New York Times columnist Nicholas Kristof is leaving his job as he continues to consider running for governor of Oregon, where he grew up. He has been on leave since June, when he first revealed his interest in the run.
“Some news: I’m leaving a job I love,” he tweeted simply on Thursday.
In a statement released by the organization, he said, “This has been my dream job, even with malaria, a plane crash in Congo and periodic arrests abroad for committing journalism. Yet here I am, resigning — very reluctantly.”
The Times announced his departure in a piece outlining his 37 years with the paper and his plans to pursue a political career.
He told a local reporter that his friends have been “trying to convince” him that the state needs new lawmakers “from outside the broken political system” in July.
“I’m honestly interested in what my fellow Oregonians have to say about that,” he added during his interview with Portland-based Willamette Week.
Kristof, who won Pulitzer Prizes in International Reporting in 1990 and Commentary in 2006, would be running as a Democrat.
“All I know for sure is that we need someone with leadership and vision so that folks from all over the state can come together to get us back on track,” he said.
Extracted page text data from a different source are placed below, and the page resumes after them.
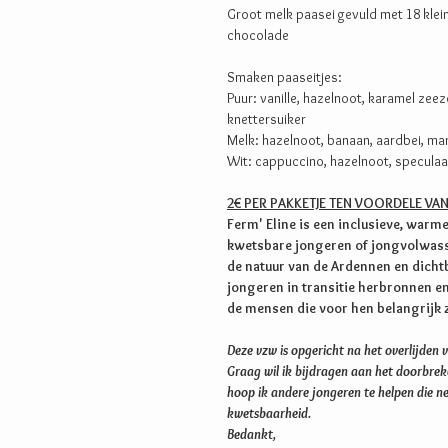
Groot melk paasei gevuld met 18 klein
chocolade
Smaken paaseitjes:
Puur: vanille, hazelnoot, karamel zee
knettersuiker
Melk: hazelnoot, banaan, aardbei, ma
Wit: cappuccino, hazelnoot, speculaas
2€ PER PAKKETJE TEN VOORDELE VAN
Ferm' Eline is een inclusieve, warme
kwetsbare jongeren of jongvolwasse
de natuur van de Ardennen en dichtbi
jongeren in transitie herbronnen e
de mensen die voor hen belangrijk z
Deze vzw is opgericht na het overlijden v
Graag wil ik bijdragen aan het doorbre
hoop ik andere jongeren te helpen die ne
kwetsbaarheid.
Bedankt,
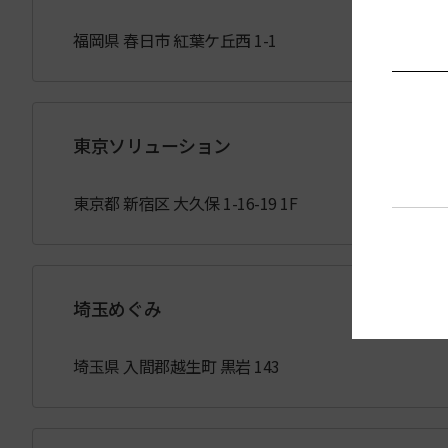
福岡県 春日市 紅葉ケ丘西 1-1
東京ソリューション
東京都 新宿区 大久保 1-16-19 1F
埼玉めぐみ
埼玉県 入間郡越生町 黒岩 143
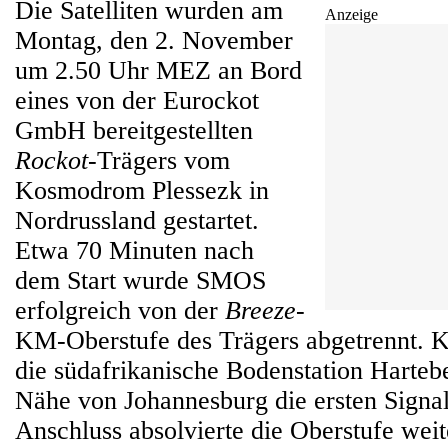
Die Satelliten wurden am
Anzeige
Montag, den 2. November
um 2.50 Uhr MEZ an Bord
eines von der Eurockot
GmbH bereitgestellten
Rockot
-Trägers vom
Kosmodrom Plessezk in
Nordrussland gestartet.
Etwa 70 Minuten nach
dem Start wurde SMOS
erfolgreich von der
Breeze
-
KM-Oberstufe des Trägers abgetrennt. K
die südafrikanische Bodenstation Harteb
Nähe von Johannesburg die ersten Signale
Anschluss absolvierte die Oberstufe wei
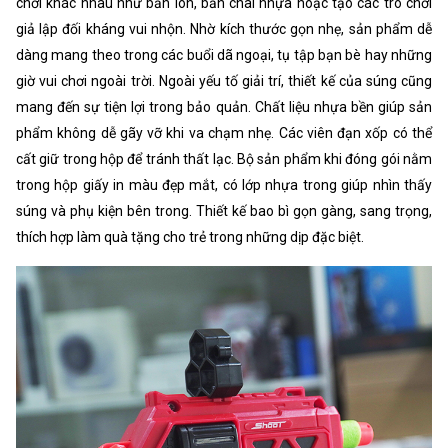
chơi khác nhau như bắn lon, bắn chai nhựa hoặc tạo các trò chơi
giả lập đối kháng vui nhộn. Nhờ kích thước gọn nhẹ, sản phẩm dễ
dàng mang theo trong các buổi dã ngoại, tụ tập bạn bè hay những
giờ vui chơi ngoài trời. Ngoài yếu tố giải trí, thiết kế của súng cũng
mang đến sự tiện lợi trong bảo quản. Chất liệu nhựa bền giúp sản
phẩm không dễ gãy vỡ khi va chạm nhẹ. Các viên đạn xốp có thể
cất giữ trong hộp để tránh thất lạc. Bộ sản phẩm khi đóng gói nằm
trong hộp giấy in màu đẹp mắt, có lớp nhựa trong giúp nhìn thấy
súng và phụ kiện bên trong. Thiết kế bao bì gọn gàng, sang trọng,
thích hợp làm quà tặng cho trẻ trong những dịp đặc biệt.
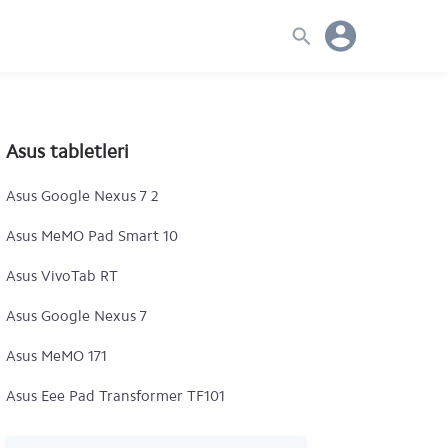
Asus tabletleri
Asus Google Nexus 7 2
Asus MeMO Pad Smart 10
Asus VivoTab RT
Asus Google Nexus 7
Asus MeMO 171
Asus Eee Pad Transformer TF101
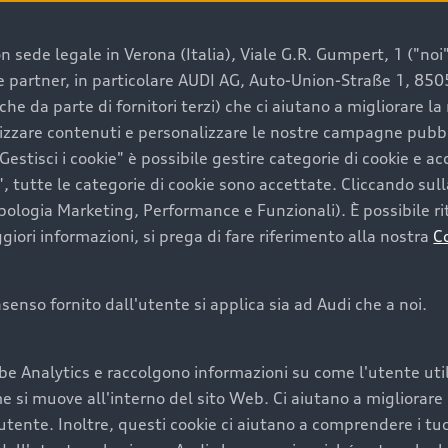
 sede legale in Verona (Italia), Viale G.R. Gumpert, 1 ("noi", 
e e partner, in particolare AUDI AG, Auto-Union-Straße 1, 85
e un’auto usata Audi
che da parte di fornitori terzi) che ci aiutano a migliorare l
lizzare contenuti e personalizzare le nostre campagne pubbli
estisci i cookie" è possibile gestire categorie di cookie e a
a convenienza, affidabilità e sostenibilità. Per fare un ac
, tutte le categorie di cookie sono accettate. Cliccando sull
lità del marchio. Audi offre l’auto usata perfetta tramite
ipologia Marketing, Performance e Funzionali). È possibile rit
ori informazioni, si prega di fare riferimento alla nostra
C
onsenso fornito dall'utente si applica sia ad Audi che a noi.
cquistare la tua prossima 
be Analytics e raccolgono informazioni su come l'utente utili
cquistare un’auto usata, oltre al prezzo e all'aspetto, son
si muove all'interno del sito Web. Ci aiutano a migliorare la
utente. Inoltre, questi cookie ci aiutano a comprendere i tuo
nde a uno stato migliore del veicolo e a una maggiore du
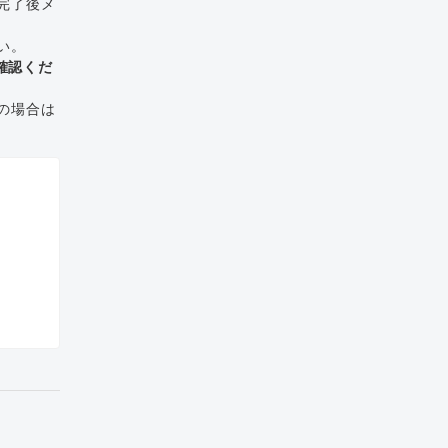
完了後メ
い。
確認くだ
の場合は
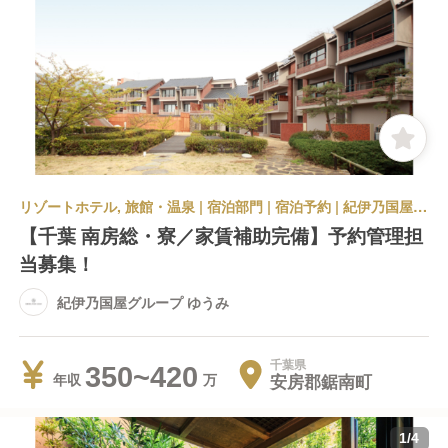
リゾートホテル, 旅館・温泉 | 宿泊部門 | 宿泊予約 | 紀伊乃国屋グループ ゆうみ
【千葉 南房総・寮／家賃補助完備】予約管理担
当募集！
紀伊乃国屋グループ ゆうみ
千葉県
350~420
安房郡鋸南町
年収
1
/
4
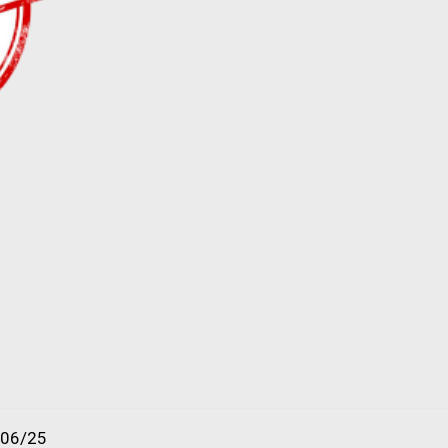
/06/25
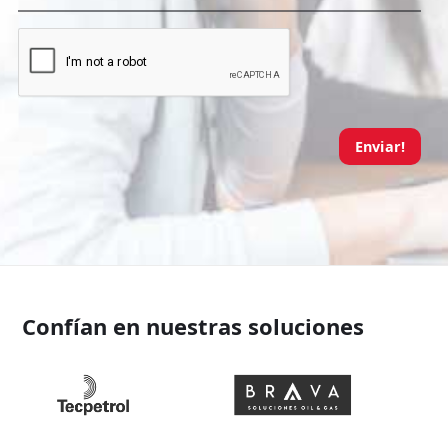
Enviar!
Confían en nuestras soluciones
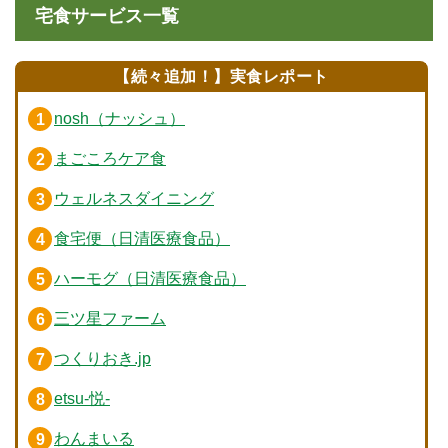
宅食サービス一覧
【続々追加！】実食レポート
nosh（ナッシュ）
まごころケア食
ウェルネスダイニング
食宅便（日清医療食品）
ハーモグ（日清医療食品）
三ツ星ファーム
つくりおき.jp
etsu-悦-
わんまいる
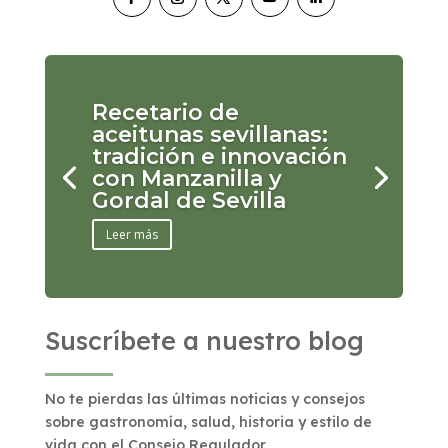
Recetario de
aceitunas sevillanas:
tradición e innovación
con Manzanilla y
Gordal de Sevilla
Leer más
Suscríbete a nuestro blog
No te pierdas las últimas noticias y consejos
sobre gastronomía, salud, historia y estilo de
vida con el Consejo Regulador.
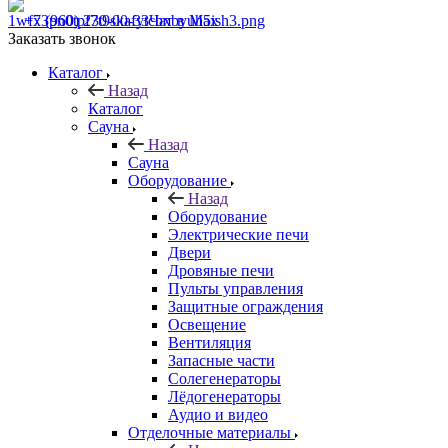
+7 (960) 230-00-33
Чат в Max
Заказать звонок
Каталог
Назад
Каталог
Сауна
Назад
Сауна
Оборудование
Назад
Оборудование
Электрические печи
Двери
Дровяные печи
Пульты управления
Защитные ограждения
Освещение
Вентиляция
Запасные части
Солегенераторы
Лёдогенераторы
Аудио и видео
Отделочные материалы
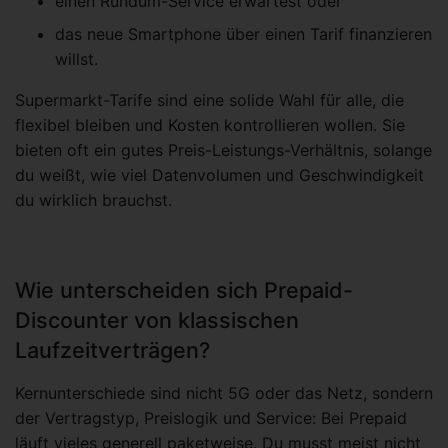
einen Rundum-Service erwartest oder
das neue Smartphone über einen Tarif finanzieren
willst.
Supermarkt-Tarife sind eine solide Wahl für alle, die
flexibel bleiben und Kosten kontrollieren wollen. Sie
bieten oft ein gutes Preis-Leistungs-Verhältnis, solange
du weißt, wie viel Datenvolumen und Geschwindigkeit
du wirklich brauchst.
Wie unterscheiden sich Prepaid-
Discounter von klassischen
Laufzeitverträgen?
Kernunterschiede sind nicht 5G oder das Netz, sondern
der Vertragstyp, Preislogik und Service: Bei Prepaid
läuft vieles generell paketweise. Du musst meist nicht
He did not tell Willamette Week when he moved back to Oregon, though the outlet noted he’s been working on his family’s orchard in Yamhill for at least two years.
Last year, when Willamette Week published excerpts from the book he and his wife, Sheryl WuDunn, wrote about the failures of the American dream — which heavily focused on the stories of childhood friends from Oregon who grapple with poverty and drug use — he told the publication, “This is not just a Trump problem or just a Republican problem. Both parties over 50 years have their fingerprints on policies that were disastrous for a lot of working-class Americans. Mass incarceration is one example.”